▶ **Work to be completed**: Beginning with the line that contains "vfov_deg: 106.2" in the material below, print each line exactly until the line that contains "focal_mm: 1.8" has been printed, then stop.

Records supplied: Begin

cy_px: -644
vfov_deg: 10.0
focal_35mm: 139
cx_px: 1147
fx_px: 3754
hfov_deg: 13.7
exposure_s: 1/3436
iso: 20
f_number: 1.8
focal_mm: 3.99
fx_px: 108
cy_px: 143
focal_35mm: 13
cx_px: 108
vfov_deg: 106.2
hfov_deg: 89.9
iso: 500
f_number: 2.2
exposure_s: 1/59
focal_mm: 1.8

Records supplied: End
Records supplied: Begin

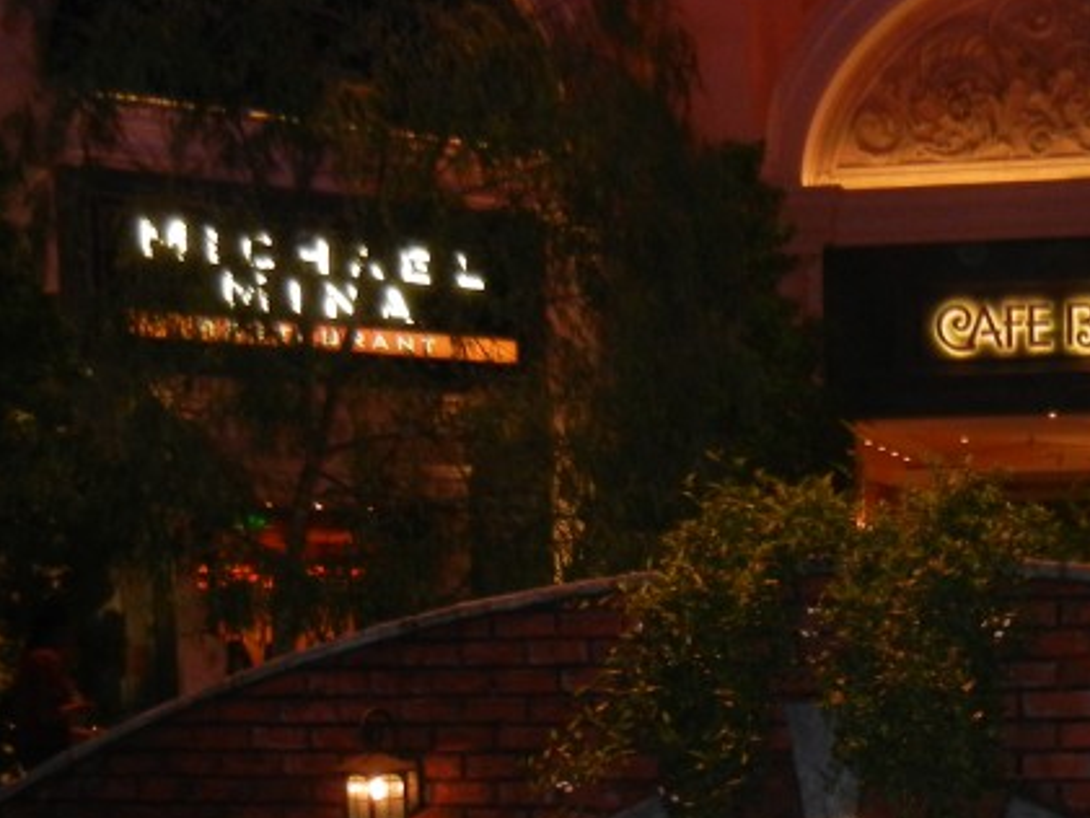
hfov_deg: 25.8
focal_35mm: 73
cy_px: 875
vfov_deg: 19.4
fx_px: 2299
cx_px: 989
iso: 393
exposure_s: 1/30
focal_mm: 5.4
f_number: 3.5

Records supplied: End
Records supplied: Begin

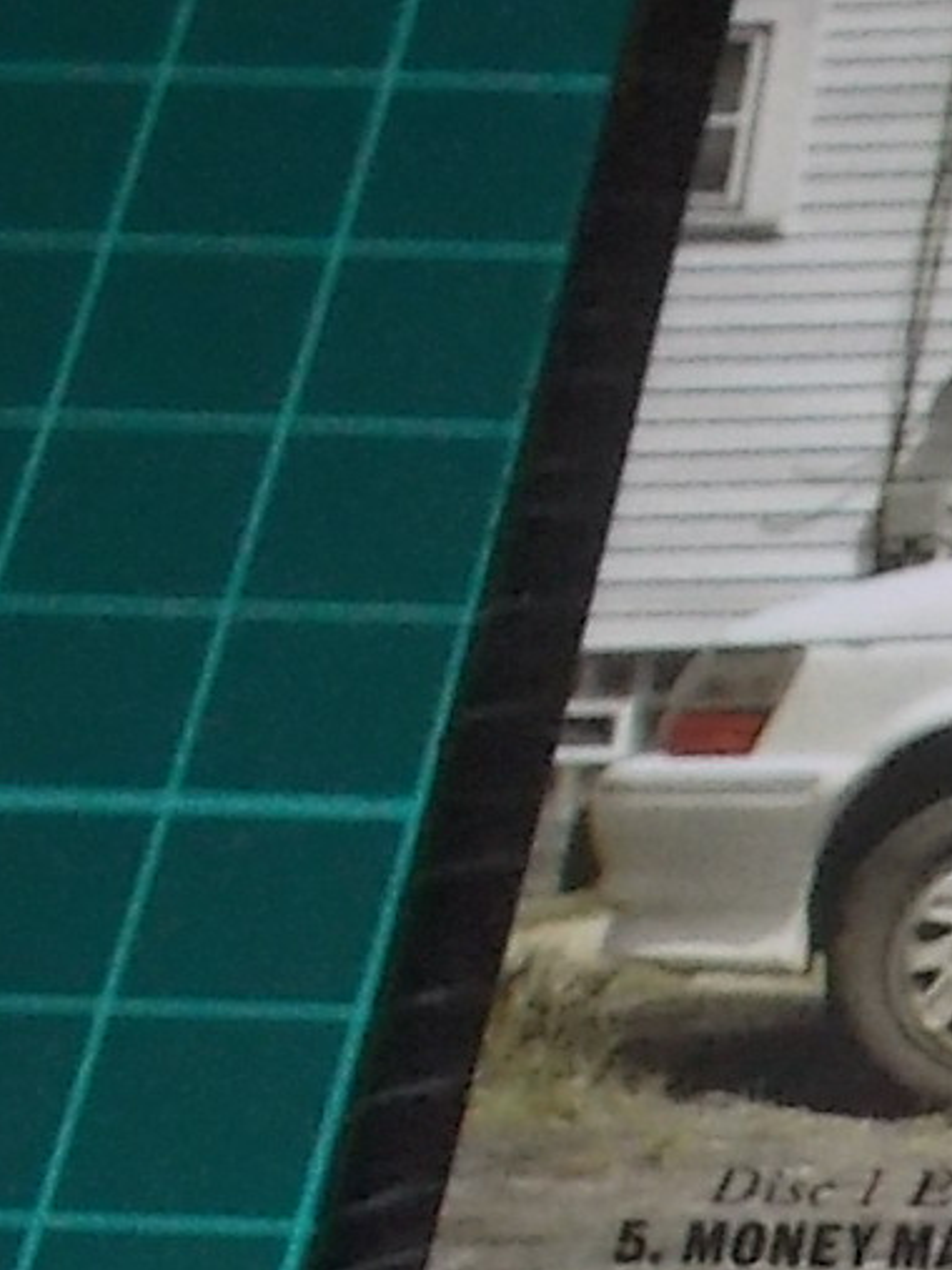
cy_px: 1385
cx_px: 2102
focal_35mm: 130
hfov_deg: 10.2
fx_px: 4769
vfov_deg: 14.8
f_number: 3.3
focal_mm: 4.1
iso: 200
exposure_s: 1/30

Records supplied: End

▶ **Response area**:
vfov_deg: 106.2
hfov_deg: 89.9
iso: 500
f_number: 2.2
exposure_s: 1/59
focal_mm: 1.8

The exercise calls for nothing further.